**Exercise brief:** Somewhere below is a line with "fruit bowl: none [491,348,528,373]" and, later, a line with "side table: none [376,442,484,521]"; repeat those two lines and all the lines between them, exactly as they are.

Provided entries Block Start

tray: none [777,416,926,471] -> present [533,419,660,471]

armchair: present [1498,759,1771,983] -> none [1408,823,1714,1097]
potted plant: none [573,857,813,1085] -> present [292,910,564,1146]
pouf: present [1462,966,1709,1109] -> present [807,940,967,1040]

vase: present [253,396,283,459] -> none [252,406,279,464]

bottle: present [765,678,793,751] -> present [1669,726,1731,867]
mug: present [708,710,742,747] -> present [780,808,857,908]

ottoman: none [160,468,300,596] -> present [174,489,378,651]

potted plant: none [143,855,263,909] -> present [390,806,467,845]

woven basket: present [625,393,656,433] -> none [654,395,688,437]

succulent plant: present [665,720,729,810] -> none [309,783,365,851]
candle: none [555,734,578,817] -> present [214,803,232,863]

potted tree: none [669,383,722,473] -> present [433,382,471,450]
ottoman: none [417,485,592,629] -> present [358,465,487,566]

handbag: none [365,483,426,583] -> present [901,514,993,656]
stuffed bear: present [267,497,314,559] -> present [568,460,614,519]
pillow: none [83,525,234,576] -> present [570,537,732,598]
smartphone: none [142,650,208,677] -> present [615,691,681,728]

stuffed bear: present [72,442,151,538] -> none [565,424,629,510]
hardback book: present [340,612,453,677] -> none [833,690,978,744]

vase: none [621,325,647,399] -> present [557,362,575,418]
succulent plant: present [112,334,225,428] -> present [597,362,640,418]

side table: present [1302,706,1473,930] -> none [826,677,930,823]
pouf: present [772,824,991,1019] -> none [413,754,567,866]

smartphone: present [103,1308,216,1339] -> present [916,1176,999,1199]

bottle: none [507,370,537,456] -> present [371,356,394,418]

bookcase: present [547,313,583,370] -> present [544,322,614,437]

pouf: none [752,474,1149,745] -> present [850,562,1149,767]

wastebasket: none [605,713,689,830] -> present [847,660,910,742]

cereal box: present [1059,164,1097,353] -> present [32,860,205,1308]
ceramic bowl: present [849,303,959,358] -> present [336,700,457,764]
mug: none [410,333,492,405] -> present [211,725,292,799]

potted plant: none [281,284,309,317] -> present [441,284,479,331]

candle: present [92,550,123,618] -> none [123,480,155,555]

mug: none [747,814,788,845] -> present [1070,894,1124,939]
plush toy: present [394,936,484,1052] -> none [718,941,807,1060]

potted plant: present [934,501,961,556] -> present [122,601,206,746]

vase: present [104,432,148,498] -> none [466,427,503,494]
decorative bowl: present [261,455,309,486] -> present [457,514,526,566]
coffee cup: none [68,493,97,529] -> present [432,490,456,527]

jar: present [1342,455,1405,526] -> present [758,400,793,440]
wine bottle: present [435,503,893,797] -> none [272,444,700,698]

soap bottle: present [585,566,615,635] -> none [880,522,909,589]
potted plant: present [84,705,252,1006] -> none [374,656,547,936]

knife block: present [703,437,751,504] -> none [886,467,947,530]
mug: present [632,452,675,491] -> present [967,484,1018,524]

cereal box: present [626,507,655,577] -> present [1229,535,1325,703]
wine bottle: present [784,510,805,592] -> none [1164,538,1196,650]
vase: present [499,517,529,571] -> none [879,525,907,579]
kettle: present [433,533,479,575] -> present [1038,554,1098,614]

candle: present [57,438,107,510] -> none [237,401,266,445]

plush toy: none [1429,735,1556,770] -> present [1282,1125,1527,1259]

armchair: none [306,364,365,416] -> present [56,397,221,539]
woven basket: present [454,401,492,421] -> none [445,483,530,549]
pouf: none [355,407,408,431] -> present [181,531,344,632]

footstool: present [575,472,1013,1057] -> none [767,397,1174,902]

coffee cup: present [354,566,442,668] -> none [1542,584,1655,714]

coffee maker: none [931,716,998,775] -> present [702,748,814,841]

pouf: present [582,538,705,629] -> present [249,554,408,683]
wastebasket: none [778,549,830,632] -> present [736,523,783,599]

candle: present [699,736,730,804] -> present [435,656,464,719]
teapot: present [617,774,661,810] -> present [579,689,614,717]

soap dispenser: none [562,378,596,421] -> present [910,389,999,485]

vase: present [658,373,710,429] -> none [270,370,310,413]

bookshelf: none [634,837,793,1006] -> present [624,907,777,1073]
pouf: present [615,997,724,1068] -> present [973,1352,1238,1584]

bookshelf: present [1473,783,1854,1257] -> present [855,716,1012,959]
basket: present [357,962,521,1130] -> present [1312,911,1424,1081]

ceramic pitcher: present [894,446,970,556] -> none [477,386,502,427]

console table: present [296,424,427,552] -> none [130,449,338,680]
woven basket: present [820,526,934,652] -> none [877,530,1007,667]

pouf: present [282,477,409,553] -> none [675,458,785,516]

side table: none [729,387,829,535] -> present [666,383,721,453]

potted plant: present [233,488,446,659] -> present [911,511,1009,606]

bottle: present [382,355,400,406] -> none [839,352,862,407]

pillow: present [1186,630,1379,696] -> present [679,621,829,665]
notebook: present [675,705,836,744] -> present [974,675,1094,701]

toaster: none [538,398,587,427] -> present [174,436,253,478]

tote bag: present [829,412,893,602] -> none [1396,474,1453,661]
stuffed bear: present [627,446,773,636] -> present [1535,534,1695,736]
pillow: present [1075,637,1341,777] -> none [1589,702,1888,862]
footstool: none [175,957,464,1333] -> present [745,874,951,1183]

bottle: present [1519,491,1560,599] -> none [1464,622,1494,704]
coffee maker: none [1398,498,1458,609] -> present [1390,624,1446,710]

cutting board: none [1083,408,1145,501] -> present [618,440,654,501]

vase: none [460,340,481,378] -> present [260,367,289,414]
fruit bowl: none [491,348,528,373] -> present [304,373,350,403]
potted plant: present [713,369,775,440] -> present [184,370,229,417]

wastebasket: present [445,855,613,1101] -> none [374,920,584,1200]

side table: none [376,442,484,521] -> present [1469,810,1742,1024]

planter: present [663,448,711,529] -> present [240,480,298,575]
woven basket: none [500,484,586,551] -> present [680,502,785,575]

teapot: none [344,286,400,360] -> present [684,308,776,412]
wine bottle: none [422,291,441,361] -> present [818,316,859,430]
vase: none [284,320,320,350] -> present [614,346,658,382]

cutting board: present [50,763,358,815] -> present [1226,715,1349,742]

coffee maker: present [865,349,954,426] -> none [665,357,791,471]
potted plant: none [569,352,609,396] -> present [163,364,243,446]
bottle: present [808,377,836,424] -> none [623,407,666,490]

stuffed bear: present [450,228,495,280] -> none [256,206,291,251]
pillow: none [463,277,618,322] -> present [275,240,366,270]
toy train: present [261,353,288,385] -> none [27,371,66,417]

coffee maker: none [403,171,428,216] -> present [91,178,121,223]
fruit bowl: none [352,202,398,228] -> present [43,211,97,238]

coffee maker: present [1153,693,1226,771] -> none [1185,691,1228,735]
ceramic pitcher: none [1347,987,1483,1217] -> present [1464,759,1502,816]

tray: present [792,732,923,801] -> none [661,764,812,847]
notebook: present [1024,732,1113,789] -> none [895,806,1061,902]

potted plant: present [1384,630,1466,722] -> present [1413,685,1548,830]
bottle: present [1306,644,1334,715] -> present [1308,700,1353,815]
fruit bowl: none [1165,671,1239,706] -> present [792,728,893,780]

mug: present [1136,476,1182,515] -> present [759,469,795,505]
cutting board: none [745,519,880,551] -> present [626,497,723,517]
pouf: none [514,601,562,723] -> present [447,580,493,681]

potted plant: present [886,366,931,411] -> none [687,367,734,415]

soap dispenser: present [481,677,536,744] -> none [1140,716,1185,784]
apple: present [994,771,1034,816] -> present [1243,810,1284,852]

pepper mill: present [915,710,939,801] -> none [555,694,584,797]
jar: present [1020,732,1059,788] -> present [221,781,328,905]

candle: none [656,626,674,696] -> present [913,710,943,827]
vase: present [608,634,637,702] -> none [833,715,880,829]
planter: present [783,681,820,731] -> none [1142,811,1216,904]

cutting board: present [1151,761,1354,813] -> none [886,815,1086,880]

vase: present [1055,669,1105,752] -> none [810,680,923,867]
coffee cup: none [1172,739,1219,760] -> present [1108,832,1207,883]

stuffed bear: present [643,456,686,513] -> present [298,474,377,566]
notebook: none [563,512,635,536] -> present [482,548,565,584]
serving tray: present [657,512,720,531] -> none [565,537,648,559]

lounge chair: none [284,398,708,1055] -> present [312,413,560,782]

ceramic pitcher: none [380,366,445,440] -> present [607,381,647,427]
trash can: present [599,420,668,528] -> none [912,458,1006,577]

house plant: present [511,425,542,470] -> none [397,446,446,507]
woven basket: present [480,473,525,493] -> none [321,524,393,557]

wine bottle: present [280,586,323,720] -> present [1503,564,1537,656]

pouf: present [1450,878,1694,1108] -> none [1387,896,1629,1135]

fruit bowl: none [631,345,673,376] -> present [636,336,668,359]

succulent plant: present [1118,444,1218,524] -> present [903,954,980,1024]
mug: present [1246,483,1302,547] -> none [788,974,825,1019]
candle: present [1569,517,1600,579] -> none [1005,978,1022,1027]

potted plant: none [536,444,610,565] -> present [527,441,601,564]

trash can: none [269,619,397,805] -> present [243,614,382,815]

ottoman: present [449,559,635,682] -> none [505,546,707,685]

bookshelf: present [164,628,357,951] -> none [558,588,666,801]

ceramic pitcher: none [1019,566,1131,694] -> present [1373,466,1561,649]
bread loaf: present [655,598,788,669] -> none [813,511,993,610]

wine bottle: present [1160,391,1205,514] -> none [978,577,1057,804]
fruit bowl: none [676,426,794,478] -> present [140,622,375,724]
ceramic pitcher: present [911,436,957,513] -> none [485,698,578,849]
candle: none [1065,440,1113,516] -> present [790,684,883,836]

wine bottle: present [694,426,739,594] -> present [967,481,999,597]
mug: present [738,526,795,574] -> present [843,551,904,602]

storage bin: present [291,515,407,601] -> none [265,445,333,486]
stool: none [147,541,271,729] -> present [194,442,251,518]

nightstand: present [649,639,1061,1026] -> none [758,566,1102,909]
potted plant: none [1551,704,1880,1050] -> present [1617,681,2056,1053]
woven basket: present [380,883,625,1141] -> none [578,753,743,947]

Provided entries Block End

**Output:**
fruit bowl: none [491,348,528,373] -> present [304,373,350,403]
potted plant: present [713,369,775,440] -> present [184,370,229,417]

wastebasket: present [445,855,613,1101] -> none [374,920,584,1200]

side table: none [376,442,484,521] -> present [1469,810,1742,1024]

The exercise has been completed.